When more than 150 million voters participate in an election in 50 states that, in our federal system, decide their own rules for balloting and vote counting, there are bound to be irregularities and mistakes, even if there isn’t fraud. And, contrary to what Democrats repeatedly say, there have been plenty of well-documented cases of fraud in elections over the years. Doubtless, there was some of it this year, too.

But not remotely enough to change the result. The vast spread of American democracy, which makes error and malfeasance inevitable, also makes it plain that neither of these regrettable concomitants of mass voting robbed Trump of victory. No fraud or error produced tens of thousands of additional votes for Biden in battleground states.

Take Georgia, for example, which Trump needed to win in order to retain the presidency. If he had been denied victory in that state because of fraud or faulty machines, it would have been discovered in the complete hand-count of ballots ordered and run by Georgia’s Republican Secretary of State, Brad Raffensperger. But when the hand-count was complete, Biden had won by 12,284 votes.

In addition to Georgia, Biden’s lead stands at about 10,000 votes in Arizona, 20,000 votes in Wisconsin, 80,000 votes in Pennsylvania, and more than 150,000 votes in Michigan.

The Democratic nominee didn’t win the presidency by a lot, but he did win it.

The attention Trump has drawn to our flawed election system, which needs reform, has merit.
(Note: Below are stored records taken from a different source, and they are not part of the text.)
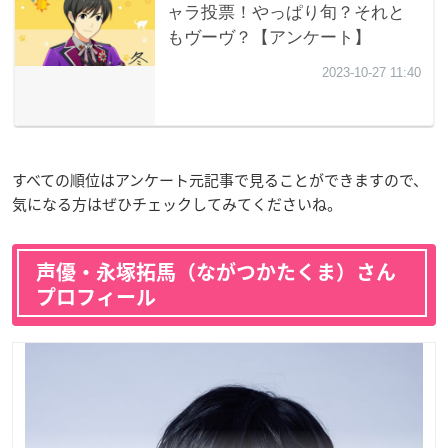
すべての順位はアンケート元記事で見ることができますので、
気になる方はぜひチェックしてみてくださいね。
声優・永塚拓馬（ながつかたくま）さん
プロフィール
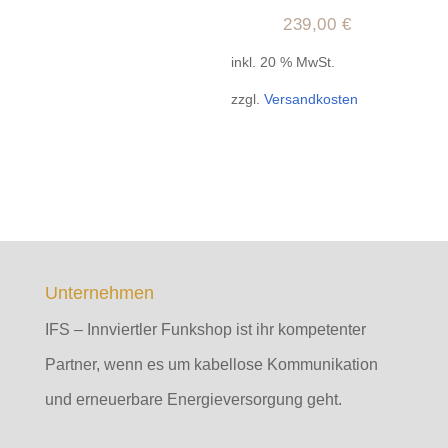
239,00
€
inkl. 20 % MwSt.
zzgl.
Versandkosten
Unternehmen
IFS – Innviertler Funkshop ist ihr kompetenter
Partner, wenn es um kabellose Kommunikation
und erneuerbare Energieversorgung geht.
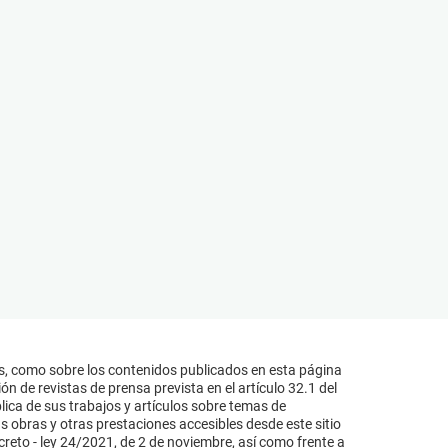
s, como sobre los contenidos publicados en esta página
n de revistas de prensa prevista en el artículo 32.1 del
lica de sus trabajos y artículos sobre temas de
s obras y otras prestaciones accesibles desde este sitio
reto - ley 24/2021, de 2 de noviembre, así como frente a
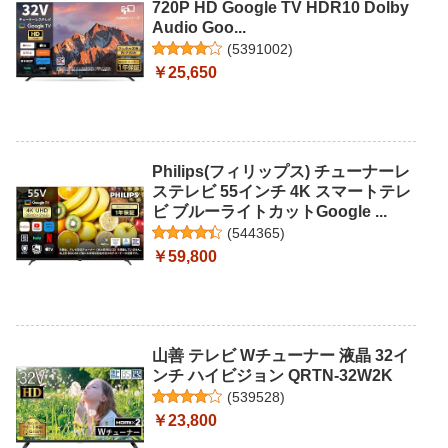
720P HD Google TV HDR10 Dolby
Audio Goo...
(
5391002
)
￥25,650
Philips(フィリップス) チューナーレ
ステレビ 55インチ 4K スマートテレ
ビ ブルーライトカットGoogle ...
(
544365
)
￥59,800
山善 テレビ Wチューナー 液晶 32イ
ンチ ハイビジョン QRTN-32W2K
(
539528
)
￥23,800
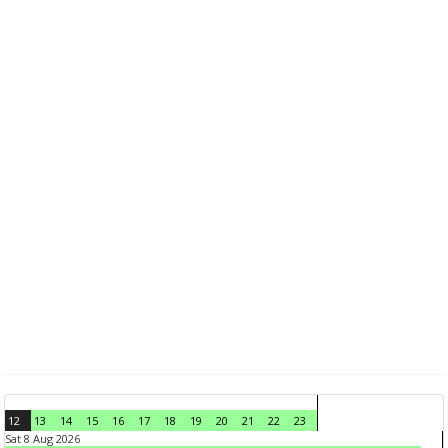
12
13
14
15
16
17
18
19
20
21
22
23
Sat 8 Aug 2026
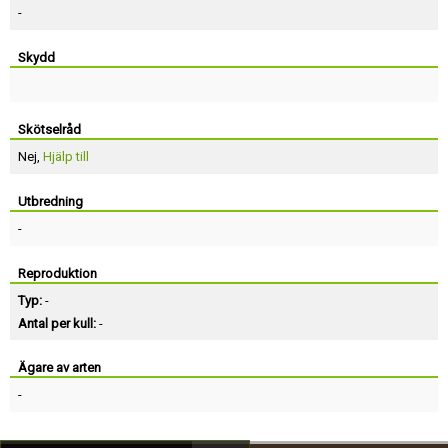
-
Skydd
Skötselråd
Nej,
Hjälp till
Utbredning
-
Reproduktion
Typ:
-
Antal per kull:
-
Ägare av arten
-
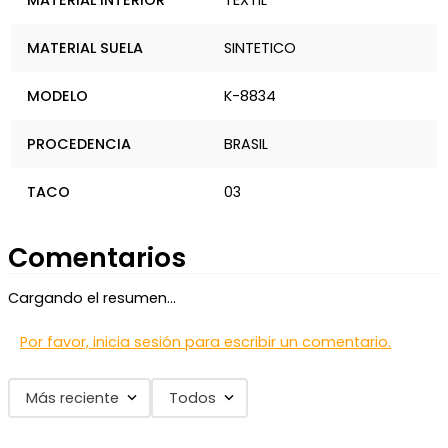
MATERIAL INTERIOR
TEXTIL
MATERIAL SUELA
SINTETICO
MODELO
K-8834
PROCEDENCIA
BRASIL
TACO
03
Comentarios
Cargando el resumen…
Por favor, inicia sesión para escribir un comentario.
Más reciente
Todos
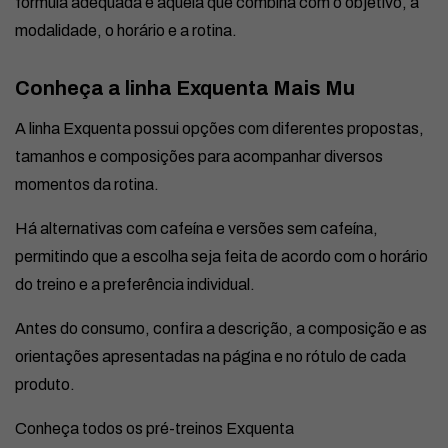
fórmula adequada é aquela que combina com o objetivo, a
modalidade, o horário e a rotina.
Conheça a linha Exquenta Mais Mu
A linha Exquenta possui opções com diferentes propostas,
tamanhos e composições para acompanhar diversos
momentos da rotina.
Há alternativas com cafeína e versões sem cafeína,
permitindo que a escolha seja feita de acordo com o horário
do treino e a preferência individual.
Antes do consumo, confira a descrição, a composição e as
orientações apresentadas na página e no rótulo de cada
produto.
Conheça todos os pré-treinos Exquenta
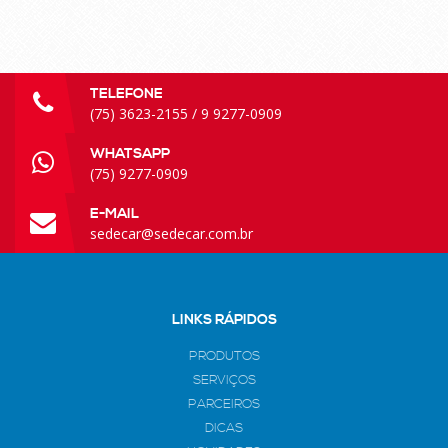
TELEFONE
(75) 3623-2155 / 9 9277-0909
WHATSAPP
(75) 9277-0909
E-MAIL
sedecar@sedecar.com.br
LINKS RÁPIDOS
PRODUTOS
SERVIÇOS
PARCEIROS
DICAS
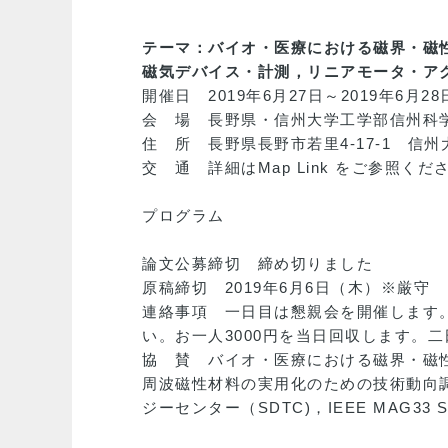
テーマ：バイオ・医療における磁界・磁
磁気デバイス・計測，リニアモータ・ア
開催日 2019年6月27日～2019年6月28
会 場 長野県・信州大学工学部信州科学技
住 所 長野県長野市若里4-17-1 信州
交 通 詳細は
Map Link
をご参照くだ
プログラム
論文公募締切 締め切りました
原稿締切 2019年6月6日（木）※厳守
連絡事項 一日目は懇親会を開催します。およそ
い。お一人3000円を当日回収します。
協 賛 バイオ・医療における磁界・磁
周波磁性材料の実用化のための技術動向
ジーセンター（SDTC)，IEEE MAG33 S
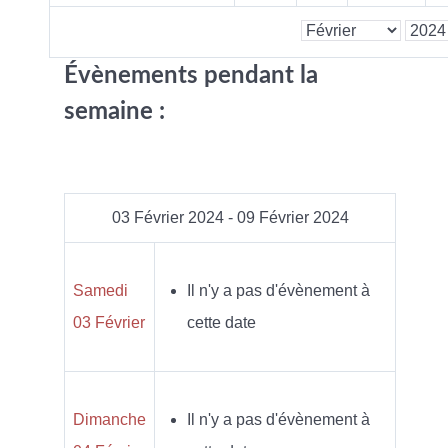
Évènements pendant la
semaine :
03 Février 2024 - 09 Février 2024
Samedi
Il n'y a pas d'évènement à
03 Février
cette date
Dimanche
Il n'y a pas d'évènement à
But only up to a certain point, and that point has been reached and passed. The president’s legal team increasingly looks as though it is flinging mud to see what sticks, rather than pursuing a coherent course of litigation. Trump campaign lawyer Sidney Powell asserted, “What we are really dealing with here, and uncovering more by the day, is the massive influence of communist money through Venezuela, Cuba, and likely China in the interference in our elections here in the United States.” She claimed that voting systems used in the U.S. “were created in Venezuela at the direction of Hugo Chavez to make sure he never lost an election,” and that Trump actually won more than 80 million votes, meaning 7 million Trump votes were switched to Biden. If voting machines were switching that many votes, they would have been uncovered in the Georgia hand-count.

At this point, Trump’s efforts are more likely to damage the Republican Party, and more specifically, undermine its chances of winning the Jan. 5 runoff elections in Georgia for the two Senate seats that remain undecided. GOP control of the Senate rests on those races; the party must win at least one of them to retain its majority. And that majority is all that stands in the way of a Congress dramatically more capable of passing damaging and extreme left-wing legislation after Jan. 20.

The president’s efforts to reverse the election result and stay in office for a second term are not going to succeed. Without a chance of succeeding, they have become distractions from the really important task of keeping the Senate in Republican hands. In Georgia, Trump is setting Republican against Republican.

Beyond these political concerns, an extended refusal to concede will do damage to the country. The longer he digs in, the more Trump will undermine faith in our elections and make it harder to unify as a country. In more practical terms, Trump is not cooperating with Biden’s transition team, a crucial part of making sure that the executive branch runs smoothly as it is handed off from one administration to the next.

If Trump wishes people to believe he has the good of the country and the legitimacy of its elections in mind, the president should concede that he lost and should do all he can to help his party win the two Senate battles in which it is still engaged.